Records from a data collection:
►

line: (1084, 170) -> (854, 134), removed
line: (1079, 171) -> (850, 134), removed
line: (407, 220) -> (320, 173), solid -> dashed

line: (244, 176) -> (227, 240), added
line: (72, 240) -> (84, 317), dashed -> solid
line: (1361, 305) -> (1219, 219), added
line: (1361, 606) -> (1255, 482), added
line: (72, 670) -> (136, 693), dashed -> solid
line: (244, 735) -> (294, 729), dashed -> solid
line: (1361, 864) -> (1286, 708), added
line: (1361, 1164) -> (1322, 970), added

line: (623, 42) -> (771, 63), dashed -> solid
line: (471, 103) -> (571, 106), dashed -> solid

◄

All records shown above are to be given again verbatim.

line: (1084, 170) -> (854, 134), removed
line: (1079, 171) -> (850, 134), removed
line: (407, 220) -> (320, 173), solid -> dashed

line: (244, 176) -> (227, 240), added
line: (72, 240) -> (84, 317), dashed -> solid
line: (1361, 305) -> (1219, 219), added
line: (1361, 606) -> (1255, 482), added
line: (72, 670) -> (136, 693), dashed -> solid
line: (244, 735) -> (294, 729), dashed -> solid
line: (1361, 864) -> (1286, 708), added
line: (1361, 1164) -> (1322, 970), added

line: (623, 42) -> (771, 63), dashed -> solid
line: (471, 103) -> (571, 106), dashed -> solid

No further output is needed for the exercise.